▸ PROVIDED TEXT

During a muddled succession period, two young gondoliers govern their nation in perfect harmony as one individual while they wait to learn which of them is the legitimate ruler. While the audience waits with them, it is treated to some of Gilbert's cleverest and most poignant lyrics on love, socialist idealism, and human nature, and much of Sullivan's most tuneful and exhilarating music.
However, director Jane Hammett set much of the show not in 2000, nor in some traditionally G & S vague 19th century decade, but in the late 1950s/early 1960s, a period she says she associates with frivolity and idealism. She perceives the Venetians as a "Beach Party" gang and the Plaza Toro folks as out of a Fellini film, though not oppressively so. To convey this vision Hammett, with choreographer F. Lawrence Ewing and costume designer Jenica Lancy, inserted lots of Elvis Presley and Chuck Berry-type antics, routines and clothes, though gags, stunts and colorful costumes from other times and places popped in as well.

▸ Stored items
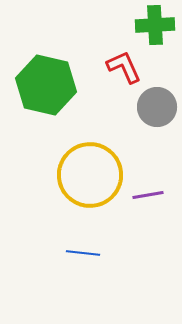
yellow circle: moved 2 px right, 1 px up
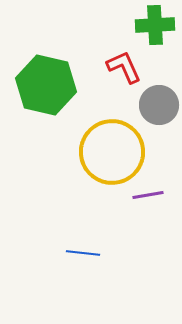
gray circle: moved 2 px right, 2 px up
yellow circle: moved 22 px right, 23 px up
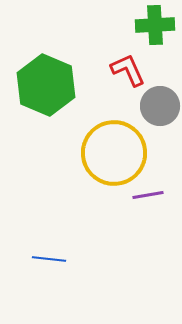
red L-shape: moved 4 px right, 3 px down
green hexagon: rotated 10 degrees clockwise
gray circle: moved 1 px right, 1 px down
yellow circle: moved 2 px right, 1 px down
blue line: moved 34 px left, 6 px down
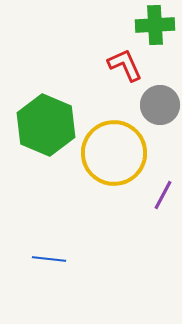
red L-shape: moved 3 px left, 5 px up
green hexagon: moved 40 px down
gray circle: moved 1 px up
purple line: moved 15 px right; rotated 52 degrees counterclockwise
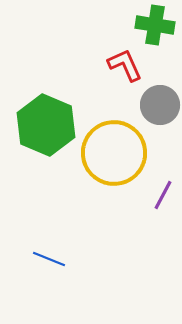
green cross: rotated 12 degrees clockwise
blue line: rotated 16 degrees clockwise
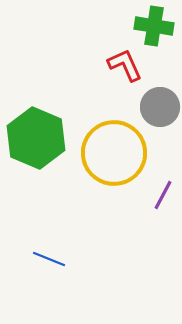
green cross: moved 1 px left, 1 px down
gray circle: moved 2 px down
green hexagon: moved 10 px left, 13 px down
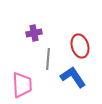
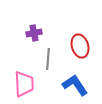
blue L-shape: moved 2 px right, 8 px down
pink trapezoid: moved 2 px right, 1 px up
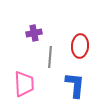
red ellipse: rotated 20 degrees clockwise
gray line: moved 2 px right, 2 px up
blue L-shape: rotated 40 degrees clockwise
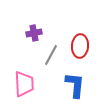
gray line: moved 1 px right, 2 px up; rotated 25 degrees clockwise
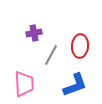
blue L-shape: rotated 64 degrees clockwise
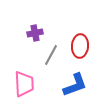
purple cross: moved 1 px right
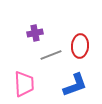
gray line: rotated 40 degrees clockwise
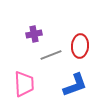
purple cross: moved 1 px left, 1 px down
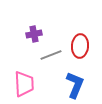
blue L-shape: rotated 48 degrees counterclockwise
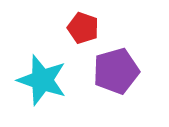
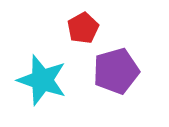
red pentagon: rotated 24 degrees clockwise
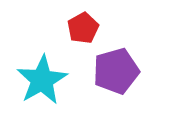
cyan star: rotated 24 degrees clockwise
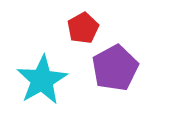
purple pentagon: moved 1 px left, 3 px up; rotated 12 degrees counterclockwise
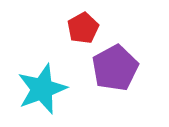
cyan star: moved 9 px down; rotated 9 degrees clockwise
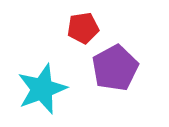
red pentagon: rotated 20 degrees clockwise
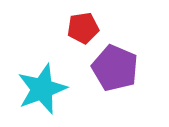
purple pentagon: rotated 21 degrees counterclockwise
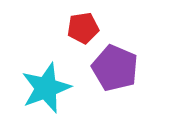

▸ OBJECTIVES
A: Condense the paragraph of the staging text that starts "However, director Jane Hammett" into a short bulleted list, keeping its main facts.
B: Answer these from the staging text, one per line:
(i) How many young gondoliers govern the nation as one individual?
(ii) Who was the costume designer?
(iii) Which period does Hammett associate with frivolity and idealism?
C: Resume the staging text after its last sentence.

▸ RESPONSES TO THE TASKS
A:
- Director Jane Hammett set much of the show in the late 1950s/early 1960s. She did not set it in 2000 or in a vague 19th-century decade. She associates that period with frivolity and idealism.
- She sees the Venetians as a "Beach Party" gang and the Plaza Toro folks as out of a Fellini film, though not oppressively so.
- With choreographer F. Lawrence Ewing and costume designer Jenica Lancy, she added Elvis Presley and Chuck Berry-type antics, routines and clothes.
- Gags, stunts and colorful costumes from other times and places also appeared.

B:
(i) Two.
(ii) Jenica Lancy.
(iii) The late 1950s/early 1960s.

C:
The Duke gave his business address as "Duke-dot-com," Casilda and the Duchess turn up dressed like tourist bums with cameras and dark sun glasses, while a slick business-suited Don Alhambra, the constant bringer of bad tidings (e.g., reality), is accompanied by two comical mafia-like henchmen. The "old and crusted" Inez arrived as a lovely lady whose face is hidden until her testimony begins, behind a magazine with Elvis on the cover.
Over all, the modernizing provided a new perspective for those who know the show and maybe drew in some of the relatively few younger folk who were there. Some would consider it most unfortunate, however, if the practice of "updating" more than certain parts of the text becomes routine for the Lamplighters.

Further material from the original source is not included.